A Beta Technologies concluiu o primeiro voo do programa piloto de táxi aéreo elétrico do governo dos EUA. A empresa Amazon realizou missões fora do país; Relatórios da CNBC.
Os voos não transportam passageiros. Mas eles transportaram os órgãos fabricados para os Estados Terapêuticos entre os aeroportos de Maryland e da Virgínia, percorrendo cerca de 275 milhas náuticas.
O programa, o Programa Piloto de Integração eVTOL, foi lançado por Trump por ordem executiva no ano passado. Oito projetos estão espalhados por 26 estados, sendo a Beta o parceiro mais ativo, que está envolvido em sete.
O apoio político é visível. O secretário de Transportes, Sean Duffy, tornou-se a primeira pessoa em sua função a pilotar a aeronave de decolagem vertical da próxima geração, a Beta One.
Existem outros grandes nomes no programa também. A FAA aprovou oito pilotos criando Joby, Archer e Wisk ao lado de Beta.
Por que o navio está na frente das pessoas?

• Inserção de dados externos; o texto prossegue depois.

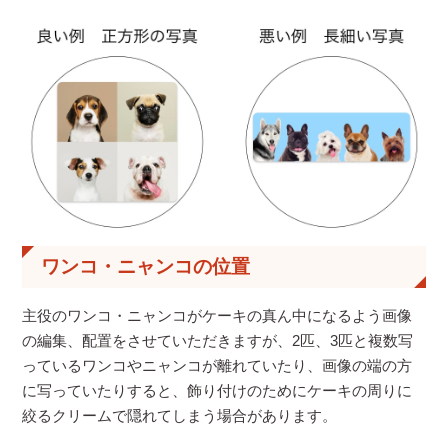
ワンコ・ニャンコの位置
主役のワンコ・ニャンコがケーキの真ん中になるよう画像
の編集、配置をさせていただきますが、2匹、3匹と複数写
っているワンコやニャンコが離れていたり、画像の端の方
に写っていたりすると、飾り付けのためにケーキの周りに
絞るクリームで隠れてしまう場合があります。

Começando com os órgãos, e não com os passageiros. Mover cargas médicas de alto valor e de tempo crítico é uma maneira discreta de testar a aeronave e os regulamentos da aeronave antes que qualquer correia seja afrouxada no passageiro.
Esse problema é central para o espaço aéreo, porque é difícil que uma aeronave elétrica inativa seja ocupada no sistema nacional. Portanto, as operadoras estão desenvolvendo softwares para gerenciar o tráfego eVTOL e o programa é projetado para “integração” e não para lançamento.
A infra-estrutura também é incipiente, com plataformas de descolagem e aterragem dedicadas a surgir, como o primeiro heliporto do mundo no Reino Unido. Os viajantes precisavam de malas tão pequenas e ainda eram escassas.
A promessa encontra a realidade selvagem
A linha do tempo sublinha o quão cedo isso é. A Beta espera que seu eVTOL seja certificado em 2028, com a versão convencional prevista para decolar um ano antes.
O setor opera de forma remissiva. Alguns concorrentes outrora alardeados entraram em colapso ou estagnaram diante dos obstáculos à certificação, um lembrete de que demonstrações completas são mais baratas do que demonstrações em condições de aeronavegabilidade em escala de aeronave.
Os restantes queimadores de dinheiro ainda estão no longo caminho para a aprovação, à medida que aspirantes europeus como a Vertical Aerospace estão a experimentar protótipos. O vencedor será quem atingir a certificação do dinheiro que sobrou para voar.
Por enquanto, o programa dos EUA produziu alguns voos concretos, reais e úteis. Aqui não há táxi aéreo, mas o avião que um dia se tornou acaba de entregar sua primeira carga.